PROBLEM REQUIREMENTS: Would you please return the lines of the entries below starting at the line that has "middle pip: (129, 139)" and ending at the line that has "middle tip: (418, 263)", both included, exactly as they are?

┄┄┄┄┄┄┄┄┄┄

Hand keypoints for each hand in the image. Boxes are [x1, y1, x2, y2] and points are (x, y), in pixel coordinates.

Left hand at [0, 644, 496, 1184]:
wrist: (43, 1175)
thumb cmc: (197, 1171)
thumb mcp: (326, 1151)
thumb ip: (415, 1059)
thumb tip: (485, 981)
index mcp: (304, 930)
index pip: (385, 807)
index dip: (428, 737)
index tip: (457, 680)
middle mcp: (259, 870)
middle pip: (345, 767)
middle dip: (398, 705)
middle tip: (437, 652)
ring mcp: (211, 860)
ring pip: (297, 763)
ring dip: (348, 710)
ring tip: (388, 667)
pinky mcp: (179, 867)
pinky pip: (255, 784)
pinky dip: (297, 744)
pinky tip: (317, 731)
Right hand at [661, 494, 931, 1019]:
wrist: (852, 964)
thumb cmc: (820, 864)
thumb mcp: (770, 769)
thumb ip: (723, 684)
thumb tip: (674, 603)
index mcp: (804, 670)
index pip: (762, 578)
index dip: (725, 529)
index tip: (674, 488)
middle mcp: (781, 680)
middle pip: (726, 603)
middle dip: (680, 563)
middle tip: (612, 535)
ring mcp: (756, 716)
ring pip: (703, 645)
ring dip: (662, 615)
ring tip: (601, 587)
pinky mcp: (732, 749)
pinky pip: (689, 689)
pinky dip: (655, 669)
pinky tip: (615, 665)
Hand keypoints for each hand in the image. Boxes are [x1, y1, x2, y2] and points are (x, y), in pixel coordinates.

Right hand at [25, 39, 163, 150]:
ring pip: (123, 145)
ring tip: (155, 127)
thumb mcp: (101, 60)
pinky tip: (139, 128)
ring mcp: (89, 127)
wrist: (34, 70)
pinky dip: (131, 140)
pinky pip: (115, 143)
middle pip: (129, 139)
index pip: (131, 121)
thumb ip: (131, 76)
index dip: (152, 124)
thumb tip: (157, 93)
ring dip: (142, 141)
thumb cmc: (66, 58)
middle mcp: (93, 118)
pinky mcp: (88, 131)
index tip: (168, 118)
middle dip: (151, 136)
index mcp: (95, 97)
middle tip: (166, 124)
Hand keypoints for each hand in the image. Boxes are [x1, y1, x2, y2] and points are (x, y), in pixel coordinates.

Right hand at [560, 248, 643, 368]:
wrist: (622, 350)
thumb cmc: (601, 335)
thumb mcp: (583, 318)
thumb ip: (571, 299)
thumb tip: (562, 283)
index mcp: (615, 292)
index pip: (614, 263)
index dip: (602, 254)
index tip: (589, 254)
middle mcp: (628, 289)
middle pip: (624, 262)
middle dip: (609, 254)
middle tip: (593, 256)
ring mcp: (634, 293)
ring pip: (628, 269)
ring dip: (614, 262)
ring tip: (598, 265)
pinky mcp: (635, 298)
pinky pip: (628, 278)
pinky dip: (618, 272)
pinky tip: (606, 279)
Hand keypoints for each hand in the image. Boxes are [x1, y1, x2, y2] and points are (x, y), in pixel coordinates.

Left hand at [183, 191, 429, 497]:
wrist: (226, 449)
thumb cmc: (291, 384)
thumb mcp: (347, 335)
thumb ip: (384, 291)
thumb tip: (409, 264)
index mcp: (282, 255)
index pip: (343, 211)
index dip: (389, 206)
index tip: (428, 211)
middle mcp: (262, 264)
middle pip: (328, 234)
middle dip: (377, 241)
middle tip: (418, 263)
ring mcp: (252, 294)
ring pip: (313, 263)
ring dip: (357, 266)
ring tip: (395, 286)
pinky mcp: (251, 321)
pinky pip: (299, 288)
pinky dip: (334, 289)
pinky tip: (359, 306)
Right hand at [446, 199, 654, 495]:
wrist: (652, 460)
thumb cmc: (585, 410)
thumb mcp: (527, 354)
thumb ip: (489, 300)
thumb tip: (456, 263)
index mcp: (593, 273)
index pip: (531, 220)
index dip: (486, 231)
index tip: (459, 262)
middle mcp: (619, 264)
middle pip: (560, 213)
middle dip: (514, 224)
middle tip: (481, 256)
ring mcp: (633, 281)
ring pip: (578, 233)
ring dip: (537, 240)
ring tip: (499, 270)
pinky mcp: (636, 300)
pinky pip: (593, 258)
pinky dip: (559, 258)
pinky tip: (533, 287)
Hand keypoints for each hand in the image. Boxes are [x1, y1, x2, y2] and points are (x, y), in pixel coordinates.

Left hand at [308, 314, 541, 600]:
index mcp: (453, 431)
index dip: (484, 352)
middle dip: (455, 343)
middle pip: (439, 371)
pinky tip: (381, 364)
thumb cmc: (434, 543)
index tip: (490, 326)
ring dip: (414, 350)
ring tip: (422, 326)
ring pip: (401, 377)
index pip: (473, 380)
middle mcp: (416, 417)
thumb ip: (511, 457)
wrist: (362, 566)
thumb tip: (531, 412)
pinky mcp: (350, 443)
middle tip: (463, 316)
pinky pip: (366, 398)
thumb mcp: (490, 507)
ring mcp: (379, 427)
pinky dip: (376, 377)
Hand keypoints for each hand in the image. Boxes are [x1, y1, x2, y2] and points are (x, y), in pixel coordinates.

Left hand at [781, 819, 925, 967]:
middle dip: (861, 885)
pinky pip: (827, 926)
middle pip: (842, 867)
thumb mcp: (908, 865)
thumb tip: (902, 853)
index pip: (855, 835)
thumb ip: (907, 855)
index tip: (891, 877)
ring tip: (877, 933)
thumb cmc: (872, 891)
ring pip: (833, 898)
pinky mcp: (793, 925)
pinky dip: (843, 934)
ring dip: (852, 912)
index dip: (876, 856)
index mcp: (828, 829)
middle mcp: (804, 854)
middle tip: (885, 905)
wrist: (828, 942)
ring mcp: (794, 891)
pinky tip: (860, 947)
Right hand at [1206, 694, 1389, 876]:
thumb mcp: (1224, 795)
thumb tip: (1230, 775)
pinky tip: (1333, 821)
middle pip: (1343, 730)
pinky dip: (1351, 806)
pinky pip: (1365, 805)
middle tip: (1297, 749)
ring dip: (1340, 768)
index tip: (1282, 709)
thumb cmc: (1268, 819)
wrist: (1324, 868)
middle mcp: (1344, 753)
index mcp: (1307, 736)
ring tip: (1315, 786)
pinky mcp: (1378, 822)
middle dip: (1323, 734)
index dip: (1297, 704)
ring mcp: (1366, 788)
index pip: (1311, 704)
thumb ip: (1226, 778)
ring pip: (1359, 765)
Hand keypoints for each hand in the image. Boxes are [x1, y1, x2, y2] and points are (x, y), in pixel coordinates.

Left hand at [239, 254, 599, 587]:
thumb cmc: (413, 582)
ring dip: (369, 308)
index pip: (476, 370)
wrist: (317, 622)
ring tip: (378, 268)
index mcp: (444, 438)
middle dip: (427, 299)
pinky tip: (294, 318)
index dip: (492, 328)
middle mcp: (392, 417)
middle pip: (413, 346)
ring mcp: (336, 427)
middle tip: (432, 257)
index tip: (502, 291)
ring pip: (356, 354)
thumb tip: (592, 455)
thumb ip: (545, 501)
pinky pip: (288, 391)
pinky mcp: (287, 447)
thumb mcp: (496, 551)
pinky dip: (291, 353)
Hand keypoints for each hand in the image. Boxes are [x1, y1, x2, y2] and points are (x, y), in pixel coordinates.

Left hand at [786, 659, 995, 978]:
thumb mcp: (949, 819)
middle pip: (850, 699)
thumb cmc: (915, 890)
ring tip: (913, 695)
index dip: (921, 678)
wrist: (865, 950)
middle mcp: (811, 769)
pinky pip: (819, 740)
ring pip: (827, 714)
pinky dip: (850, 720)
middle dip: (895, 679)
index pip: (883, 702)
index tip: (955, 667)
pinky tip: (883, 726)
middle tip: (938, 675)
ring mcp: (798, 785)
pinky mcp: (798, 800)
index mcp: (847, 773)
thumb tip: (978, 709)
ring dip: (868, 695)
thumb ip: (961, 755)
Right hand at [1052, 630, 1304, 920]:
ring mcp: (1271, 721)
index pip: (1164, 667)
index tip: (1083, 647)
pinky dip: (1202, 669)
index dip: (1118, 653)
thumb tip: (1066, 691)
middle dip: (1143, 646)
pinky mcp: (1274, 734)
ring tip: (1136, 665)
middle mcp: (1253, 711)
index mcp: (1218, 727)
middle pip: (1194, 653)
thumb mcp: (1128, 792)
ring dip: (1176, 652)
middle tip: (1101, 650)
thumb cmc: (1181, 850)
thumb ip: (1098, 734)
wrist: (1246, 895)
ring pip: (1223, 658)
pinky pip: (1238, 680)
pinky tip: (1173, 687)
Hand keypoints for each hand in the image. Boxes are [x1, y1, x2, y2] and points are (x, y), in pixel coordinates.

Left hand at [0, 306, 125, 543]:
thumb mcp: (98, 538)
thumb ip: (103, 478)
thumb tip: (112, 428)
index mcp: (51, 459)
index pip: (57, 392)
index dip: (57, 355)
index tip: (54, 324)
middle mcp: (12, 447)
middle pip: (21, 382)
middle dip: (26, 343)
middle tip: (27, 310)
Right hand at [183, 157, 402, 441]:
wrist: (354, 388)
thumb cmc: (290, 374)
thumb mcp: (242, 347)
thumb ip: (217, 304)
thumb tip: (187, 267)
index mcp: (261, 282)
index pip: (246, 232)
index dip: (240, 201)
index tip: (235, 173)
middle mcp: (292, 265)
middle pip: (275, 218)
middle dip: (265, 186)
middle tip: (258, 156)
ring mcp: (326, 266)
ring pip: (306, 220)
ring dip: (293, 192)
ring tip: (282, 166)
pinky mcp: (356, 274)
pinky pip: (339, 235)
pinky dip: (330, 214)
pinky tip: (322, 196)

┄┄┄┄┄┄┄┄┄┄

RESPONSE BOX:
middle pip: (129, 139)
index pip: (131, 121)
thumb ip: (131, 76)
index dip: (152, 124)
thumb tip: (157, 93)
ring dip: (142, 141)
thumb cmc: (66, 58)
middle mcp: (93, 118)
pinky mcp: (88, 131)
index tip: (168, 118)
middle dip: (151, 136)
index mcp: (95, 97)
middle tip: (166, 124)
Hand keypoints for each hand in the image. Boxes are [x1, y1, x2, y2] and points are (x, y), in pixel coordinates.

Right hand at [560, 248, 643, 368]:
wrist: (622, 350)
thumb cmc: (601, 335)
thumb mcp: (583, 318)
thumb ip: (571, 299)
thumb tip: (562, 283)
index mcp: (615, 292)
index pip: (614, 263)
index dip: (602, 254)
index tip: (589, 254)
middle mcp: (628, 289)
middle pip: (624, 262)
middle dip: (609, 254)
middle tip: (593, 256)
ring mcp: (634, 293)
ring pip: (628, 269)
ring dip: (614, 262)
ring tip: (598, 265)
pinky mcp: (635, 298)
pinky pip: (628, 278)
pinky dip: (618, 272)
pinky tip: (606, 279)
Hand keypoints for each hand in the image. Boxes are [x1, y1, x2, y2] and points are (x, y), in pixel coordinates.

Left hand at [183, 191, 429, 497]:
wrist: (226, 449)
thumb cmc: (291, 384)
thumb mcp: (347, 335)
thumb ip: (384, 291)
thumb tip: (409, 264)
index mcp: (282, 255)
index pip: (343, 211)
index dip: (389, 206)
index tip: (428, 211)
middle mcp: (262, 264)
middle pip: (328, 234)
middle dip: (377, 241)
middle tip: (418, 263)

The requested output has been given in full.